Directions for this task:
Restate the material verbatim, every line included.
BEGIN Extracted data
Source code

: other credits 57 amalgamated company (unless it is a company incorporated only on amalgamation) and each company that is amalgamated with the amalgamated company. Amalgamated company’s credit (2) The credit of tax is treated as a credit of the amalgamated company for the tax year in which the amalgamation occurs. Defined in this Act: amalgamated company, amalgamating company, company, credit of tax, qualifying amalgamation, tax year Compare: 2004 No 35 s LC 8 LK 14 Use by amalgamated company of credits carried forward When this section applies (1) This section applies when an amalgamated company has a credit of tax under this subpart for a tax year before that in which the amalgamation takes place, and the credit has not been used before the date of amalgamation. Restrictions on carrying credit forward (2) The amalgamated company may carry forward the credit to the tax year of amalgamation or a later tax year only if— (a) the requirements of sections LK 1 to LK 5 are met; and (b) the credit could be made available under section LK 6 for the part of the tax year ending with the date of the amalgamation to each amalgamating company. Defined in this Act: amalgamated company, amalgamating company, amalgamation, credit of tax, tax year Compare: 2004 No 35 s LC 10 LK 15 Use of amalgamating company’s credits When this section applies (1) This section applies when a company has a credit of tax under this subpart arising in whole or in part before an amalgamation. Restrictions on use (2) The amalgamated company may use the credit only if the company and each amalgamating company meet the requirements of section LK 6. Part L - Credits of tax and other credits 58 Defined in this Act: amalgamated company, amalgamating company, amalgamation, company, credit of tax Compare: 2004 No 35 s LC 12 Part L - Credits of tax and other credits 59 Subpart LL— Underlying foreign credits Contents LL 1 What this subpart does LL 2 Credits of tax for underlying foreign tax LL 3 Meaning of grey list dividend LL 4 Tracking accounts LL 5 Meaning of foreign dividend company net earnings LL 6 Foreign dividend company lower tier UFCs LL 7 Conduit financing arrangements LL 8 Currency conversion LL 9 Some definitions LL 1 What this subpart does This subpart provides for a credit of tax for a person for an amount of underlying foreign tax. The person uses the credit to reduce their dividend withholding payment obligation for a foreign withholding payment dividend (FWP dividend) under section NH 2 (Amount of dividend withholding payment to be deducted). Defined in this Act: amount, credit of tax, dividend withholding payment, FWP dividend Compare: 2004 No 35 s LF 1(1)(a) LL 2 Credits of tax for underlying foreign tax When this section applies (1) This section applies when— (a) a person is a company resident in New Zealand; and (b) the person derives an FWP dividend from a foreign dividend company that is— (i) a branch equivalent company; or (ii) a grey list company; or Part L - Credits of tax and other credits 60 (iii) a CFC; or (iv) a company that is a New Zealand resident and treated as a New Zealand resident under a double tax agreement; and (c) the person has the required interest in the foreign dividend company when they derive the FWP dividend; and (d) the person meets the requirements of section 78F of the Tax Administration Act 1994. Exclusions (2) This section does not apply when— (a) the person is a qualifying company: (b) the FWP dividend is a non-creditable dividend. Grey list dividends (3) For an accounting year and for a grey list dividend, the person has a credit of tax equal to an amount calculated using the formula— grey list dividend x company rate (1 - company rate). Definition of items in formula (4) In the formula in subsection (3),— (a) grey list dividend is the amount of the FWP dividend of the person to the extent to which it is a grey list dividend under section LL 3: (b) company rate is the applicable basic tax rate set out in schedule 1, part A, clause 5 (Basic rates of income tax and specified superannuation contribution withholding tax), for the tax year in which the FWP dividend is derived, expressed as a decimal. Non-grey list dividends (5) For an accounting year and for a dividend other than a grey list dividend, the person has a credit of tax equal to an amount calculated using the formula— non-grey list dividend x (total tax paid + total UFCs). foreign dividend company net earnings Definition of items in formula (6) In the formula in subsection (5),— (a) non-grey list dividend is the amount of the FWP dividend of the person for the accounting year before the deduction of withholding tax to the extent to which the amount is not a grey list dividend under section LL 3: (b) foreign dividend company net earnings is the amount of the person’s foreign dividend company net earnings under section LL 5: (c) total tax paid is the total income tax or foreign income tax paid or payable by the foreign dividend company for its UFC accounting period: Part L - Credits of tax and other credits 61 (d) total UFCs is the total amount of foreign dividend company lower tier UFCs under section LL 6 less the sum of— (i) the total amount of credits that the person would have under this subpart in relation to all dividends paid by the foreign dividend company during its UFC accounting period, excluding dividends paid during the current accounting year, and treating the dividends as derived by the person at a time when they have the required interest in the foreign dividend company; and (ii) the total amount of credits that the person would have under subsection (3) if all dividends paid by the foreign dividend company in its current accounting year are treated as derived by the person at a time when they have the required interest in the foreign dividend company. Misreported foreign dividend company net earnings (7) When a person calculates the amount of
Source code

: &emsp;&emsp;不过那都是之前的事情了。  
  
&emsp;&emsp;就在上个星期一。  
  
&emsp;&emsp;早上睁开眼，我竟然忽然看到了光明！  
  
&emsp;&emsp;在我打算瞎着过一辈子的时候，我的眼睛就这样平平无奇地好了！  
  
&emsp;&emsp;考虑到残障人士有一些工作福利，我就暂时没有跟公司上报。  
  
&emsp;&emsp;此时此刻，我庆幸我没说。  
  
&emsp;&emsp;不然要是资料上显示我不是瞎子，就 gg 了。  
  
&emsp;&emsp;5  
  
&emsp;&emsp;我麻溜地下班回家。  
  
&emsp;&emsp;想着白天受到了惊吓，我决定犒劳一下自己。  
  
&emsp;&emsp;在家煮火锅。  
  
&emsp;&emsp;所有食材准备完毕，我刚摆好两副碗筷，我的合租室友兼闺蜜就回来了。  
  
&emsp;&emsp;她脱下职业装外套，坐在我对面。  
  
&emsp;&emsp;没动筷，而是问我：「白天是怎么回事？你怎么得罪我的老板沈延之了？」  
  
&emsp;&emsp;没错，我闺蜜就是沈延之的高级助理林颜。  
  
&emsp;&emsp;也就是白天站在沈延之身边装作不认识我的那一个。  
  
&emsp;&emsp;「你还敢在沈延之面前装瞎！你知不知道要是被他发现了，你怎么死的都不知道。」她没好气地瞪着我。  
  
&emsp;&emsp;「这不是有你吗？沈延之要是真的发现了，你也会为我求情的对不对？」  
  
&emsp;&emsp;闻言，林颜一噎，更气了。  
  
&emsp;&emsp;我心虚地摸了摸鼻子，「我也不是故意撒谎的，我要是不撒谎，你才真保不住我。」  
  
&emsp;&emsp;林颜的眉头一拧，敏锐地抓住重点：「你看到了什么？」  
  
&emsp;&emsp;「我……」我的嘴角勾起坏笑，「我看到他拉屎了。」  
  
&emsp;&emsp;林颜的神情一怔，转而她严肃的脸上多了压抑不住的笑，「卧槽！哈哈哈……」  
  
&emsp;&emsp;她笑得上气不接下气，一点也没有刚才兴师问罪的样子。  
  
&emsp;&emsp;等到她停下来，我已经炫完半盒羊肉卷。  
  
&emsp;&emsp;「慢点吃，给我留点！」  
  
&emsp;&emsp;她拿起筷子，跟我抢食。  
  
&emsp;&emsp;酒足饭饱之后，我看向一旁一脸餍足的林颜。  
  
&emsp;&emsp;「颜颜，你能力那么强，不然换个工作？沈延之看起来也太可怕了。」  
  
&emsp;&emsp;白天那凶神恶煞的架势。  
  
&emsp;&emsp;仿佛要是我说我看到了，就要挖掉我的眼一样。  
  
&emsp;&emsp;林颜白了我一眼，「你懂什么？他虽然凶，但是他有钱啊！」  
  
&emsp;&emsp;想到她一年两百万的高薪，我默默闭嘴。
END Extracted data
Task response:
Source code

: other credits 57 amalgamated company (unless it is a company incorporated only on amalgamation) and each company that is amalgamated with the amalgamated company. Amalgamated company’s credit (2) The credit of tax is treated as a credit of the amalgamated company for the tax year in which the amalgamation occurs. Defined in this Act: amalgamated company, amalgamating company, company, credit of tax, qualifying amalgamation, tax year Compare: 2004 No 35 s LC 8 LK 14 Use by amalgamated company of credits carried forward When this section applies (1) This section applies when an amalgamated company has a credit of tax under this subpart for a tax year before that in which the amalgamation takes place, and the credit has not been used before the date of amalgamation. Restrictions on carrying credit forward (2) The amalgamated company may carry forward the credit to the tax year of amalgamation or a later tax year only if— (a) the requirements of sections LK 1 to LK 5 are met; and (b) the credit could be made available under section LK 6 for the part of the tax year ending with the date of the amalgamation to each amalgamating company. Defined in this Act: amalgamated company, amalgamating company, amalgamation, credit of tax, tax year Compare: 2004 No 35 s LC 10 LK 15 Use of amalgamating company’s credits When this section applies (1) This section applies when a company has a credit of tax under this subpart arising in whole or in part before an amalgamation. Restrictions on use (2) The amalgamated company may use the credit only if the company and each amalgamating company meet the requirements of section LK 6. Part L - Credits of tax and other credits 58 Defined in this Act: amalgamated company, amalgamating company, amalgamation, company, credit of tax Compare: 2004 No 35 s LC 12 Part L - Credits of tax and other credits 59 Subpart LL— Underlying foreign credits Contents LL 1 What this subpart does LL 2 Credits of tax for underlying foreign tax LL 3 Meaning of grey list dividend LL 4 Tracking accounts LL 5 Meaning of foreign dividend company net earnings LL 6 Foreign dividend company lower tier UFCs LL 7 Conduit financing arrangements LL 8 Currency conversion LL 9 Some definitions LL 1 What this subpart does This subpart provides for a credit of tax for a person for an amount of underlying foreign tax. The person uses the credit to reduce their dividend withholding payment obligation for a foreign withholding payment dividend (FWP dividend) under section NH 2 (Amount of dividend withholding payment to be deducted). Defined in this Act: amount, credit of tax, dividend withholding payment, FWP dividend Compare: 2004 No 35 s LF 1(1)(a) LL 2 Credits of tax for underlying foreign tax When this section applies (1) This section applies when— (a) a person is a company resident in New Zealand; and (b) the person derives an FWP dividend from a foreign dividend company that is— (i) a branch equivalent company; or (ii) a grey list company; or Part L - Credits of tax and other credits 60 (iii) a CFC; or (iv) a company that is a New Zealand resident and treated as a New Zealand resident under a double tax agreement; and (c) the person has the required interest in the foreign dividend company when they derive the FWP dividend; and (d) the person meets the requirements of section 78F of the Tax Administration Act 1994. Exclusions (2) This section does not apply when— (a) the person is a qualifying company: (b) the FWP dividend is a non-creditable dividend. Grey list dividends (3) For an accounting year and for a grey list dividend, the person has a credit of tax equal to an amount calculated using the formula— grey list dividend x company rate (1 - company rate). Definition of items in formula (4) In the formula in subsection (3),— (a) grey list dividend is the amount of the FWP dividend of the person to the extent to which it is a grey list dividend under section LL 3: (b) company rate is the applicable basic tax rate set out in schedule 1, part A, clause 5 (Basic rates of income tax and specified superannuation contribution withholding tax), for the tax year in which the FWP dividend is derived, expressed as a decimal. Non-grey list dividends (5) For an accounting year and for a dividend other than a grey list dividend, the person has a credit of tax equal to an amount calculated using the formula— non-grey list dividend x (total tax paid + total UFCs). foreign dividend company net earnings Definition of items in formula (6) In the formula in subsection (5),— (a) non-grey list dividend is the amount of the FWP dividend of the person for the accounting year before the deduction of withholding tax to the extent to which the amount is not a grey list dividend under section LL 3: (b) foreign dividend company net earnings is the amount of the person’s foreign dividend company net earnings under section LL 5: (c) total tax paid is the total income tax or foreign income tax paid or payable by the foreign dividend company for its UFC accounting period: Part L - Credits of tax and other credits 61 (d) total UFCs is the total amount of foreign dividend company lower tier UFCs under section LL 6 less the sum of— (i) the total amount of credits that the person would have under this subpart in relation to all dividends paid by the foreign dividend company during its UFC accounting period, excluding dividends paid during the current accounting year, and treating the dividends as derived by the person at a time when they have the required interest in the foreign dividend company; and (ii) the total amount of credits that the person would have under subsection (3) if all dividends paid by the foreign dividend company in its current accounting year are treated as derived by the person at a time when they have the required interest in the foreign dividend company. Misreported foreign dividend company net earnings (7) When a person calculates the amount of
Source code

: &emsp;&emsp;不过那都是之前的事情了。  
  
&emsp;&emsp;就在上个星期一。  
  
&emsp;&emsp;早上睁开眼，我竟然忽然看到了光明！  
  
&emsp;&emsp;在我打算瞎着过一辈子的时候，我的眼睛就这样平平无奇地好了！  
  
&emsp;&emsp;考虑到残障人士有一些工作福利，我就暂时没有跟公司上报。  
  
&emsp;&emsp;此时此刻，我庆幸我没说。  
  
&emsp;&emsp;不然要是资料上显示我不是瞎子，就 gg 了。  
  
&emsp;&emsp;5  
  
&emsp;&emsp;我麻溜地下班回家。  
  
&emsp;&emsp;想着白天受到了惊吓，我决定犒劳一下自己。  
  
&emsp;&emsp;在家煮火锅。  
  
&emsp;&emsp;所有食材准备完毕，我刚摆好两副碗筷，我的合租室友兼闺蜜就回来了。  
  
&emsp;&emsp;她脱下职业装外套，坐在我对面。  
  
&emsp;&emsp;没动筷，而是问我：「白天是怎么回事？你怎么得罪我的老板沈延之了？」  
  
&emsp;&emsp;没错，我闺蜜就是沈延之的高级助理林颜。  
  
&emsp;&emsp;也就是白天站在沈延之身边装作不认识我的那一个。  
  
&emsp;&emsp;「你还敢在沈延之面前装瞎！你知不知道要是被他发现了，你怎么死的都不知道。」她没好气地瞪着我。  
  
&emsp;&emsp;「这不是有你吗？沈延之要是真的发现了，你也会为我求情的对不对？」  
  
&emsp;&emsp;闻言，林颜一噎，更气了。  
  
&emsp;&emsp;我心虚地摸了摸鼻子，「我也不是故意撒谎的，我要是不撒谎，你才真保不住我。」  
  
&emsp;&emsp;林颜的眉头一拧，敏锐地抓住重点：「你看到了什么？」  
  
&emsp;&emsp;「我……」我的嘴角勾起坏笑，「我看到他拉屎了。」  
  
&emsp;&emsp;林颜的神情一怔，转而她严肃的脸上多了压抑不住的笑，「卧槽！哈哈哈……」  
  
&emsp;&emsp;她笑得上气不接下气，一点也没有刚才兴师问罪的样子。  
  
&emsp;&emsp;等到她停下来，我已经炫完半盒羊肉卷。  
  
&emsp;&emsp;「慢点吃，给我留点！」  
  
&emsp;&emsp;她拿起筷子，跟我抢食。  
  
&emsp;&emsp;酒足饭饱之后，我看向一旁一脸餍足的林颜。  
  
&emsp;&emsp;「颜颜，你能力那么强，不然换个工作？沈延之看起来也太可怕了。」  
  
&emsp;&emsp;白天那凶神恶煞的架势。  
  
&emsp;&emsp;仿佛要是我说我看到了，就要挖掉我的眼一样。  
  
&emsp;&emsp;林颜白了我一眼，「你懂什么？他虽然凶，但是他有钱啊！」  
  
&emsp;&emsp;想到她一年两百万的高薪，我默默闭嘴。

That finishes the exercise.